THE GLASS MENAGERIE
There's a special challenge behind staging a "memory play" like Tennessee Williams's Glass Menagerie. If you play up too much the memory side (that is, make it obvious that the stage events are Tom's regretful recollections being acted out like a private psychodrama), you get at best a deeply moving illustrated lecture, interesting only if we care why Tom is telling us all this.

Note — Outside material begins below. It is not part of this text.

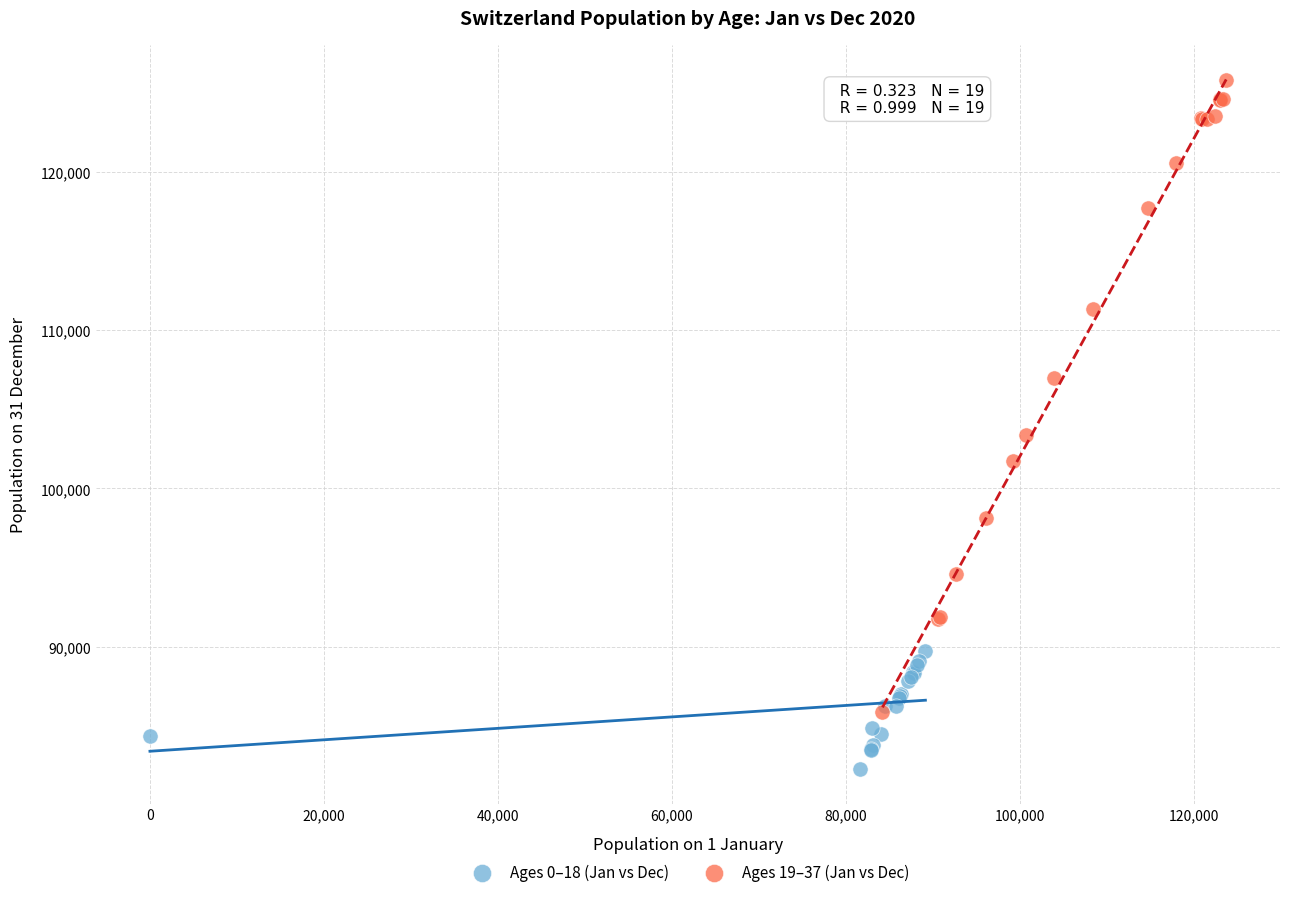

What are all the series names shown in the legend?

Ages 0–18 (Jan vs Dec), Ages 19–37 (Jan vs Dec)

Minimize Tom's narration by playing the action entirely in the present, and you emphasize what doesn't happen (Laura wins no love from her Gentleman Caller, Jim O'Connor) rather than what does: Tom's (and Tennessee's) remorse over the sister he left behind.
Certainly Tom failed to provide -- could anyone have succeeded? -- a permanent gentleman caller to destroy Laura's loneliness, a white knight to rescue the crippled girl (in reality, Tennessee Williams's ultimately lobotomized sister) from a mother who ferociously tries to relive and re-form her own life through her frightened daughter. But, apart from the fact that Tom makes up much that he couldn't have known, this is Laura's story, too, and Amanda's, the mother's. If Tom is allowed to officiously stage-manage his own admittedly illusory memories, the resulting intrusiveness can blunt this play's wonderful complexity.

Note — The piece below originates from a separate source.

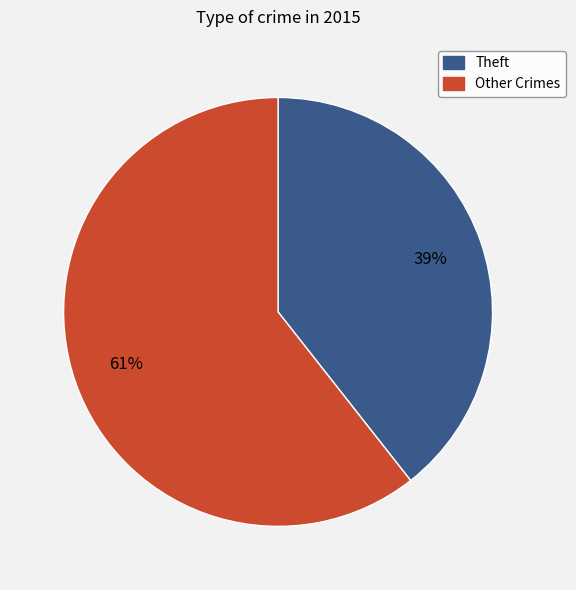

Is there a majority slice in this chart?

Yes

Perhaps because A.C. Thomas's in-the-round Live Theatre staging dispenses with all but the essential props (Tom's typewriter, Laura's glass animals, her phonograph, Amanda's phone, and a stylized sofa), this Glass Menagerie strongly underscores Tom's random recollections. Scenes begin abruptly, like flashbacks to lost opportunities suddenly recalled. Mute moments when--Laura embraces her fragile friends punctuate the scenes, and in the midst of action the actors appear lost in reverie, as if frozen in some sudden recollection. Julie Martino's lighting looks as tight and precise as a suddenly isolated mental picture. Much here feels as if it's happened many times before.
But you pay a price for putting the dream before the reality. The Live Theatre acting tends toward a vaporous preciousness. The glacial pacing can be maddening, like a memory stuck in its groove. Worse, Thomas loses much of the humor that offsets the sentiment, particularly Amanda's penchant for self-parody (as in her wheedling, revealing first-act telephone solicitations). With her threadbare airs and graces, this cracked Southern belle has convinced herself that lightning (17 of her own gentlemen callers in one afternoon) could still strike twice. Laura's proposed boyfriend will have to woo the mother before he can ever win the daughter.
Dragging out Amanda's self-righteous self-pity, Diane Ponte-Wright plays her so introspectively that this supposedly extroverted, life-sucking matriarch comes off as harmless, even enervated. Here's a mother who's so sure her son will become a version of his father -- a drunken bum who'll desert them all -- that, perversely, she forces history to repeat itself. At the same time she's living her glory days so vicariously through Laura that the girl hasn't a chance for a life of her own, let alone love in her own right. In its subtextual depths, Glass Menagerie fairly seethes with Tom's unprocessed, retroactive anger. Slow down these scenes, treat Amanda like a grown-up Blanche DuBois, and they turn maudlin on you.
To show us that these are Tom's memories we're glimpsing, director Thomas has Matthew Schaefer enter the scenes far more often than necessary (particularly during the all-important Laura-Jim heart-to-heart). Still, Schaefer gives a clear and concentrated performanceas the adventure-starved narrator. He's hilarious as he freaks out Amanda with imaginary tales of his gangster activities, and he's the only actor who tries to connect with the others onstage. Denise Petersen is, well, a bit too beautiful to be Laura (unless she's secretly an ax murderer, this Laura should be besieged with gentlemen callers). Petersen is also too self-effacing even for this part: Laura, after all, has to have some emotional weight for us to want her to have a whole lot more. Part of Petersen's problem is that Gary Albert's disastrous Gentleman Caller gives her nothing to work with. Flatly reciting his wonderful lines, so we're convinced someone's holding an invisible gun to his head, Albert emotionally eviscerates the candlelit confessional scene that's Glass Menagerie's glorious payoff. Dramatically speaking, this Jim is even more "in love with long distance" than Tom's father.
So, without a fully developed Amanda, a Laura to hold her own dramatically, or a plausible Gentleman Caller, this Glass Menagerie is wounded in several vital organs.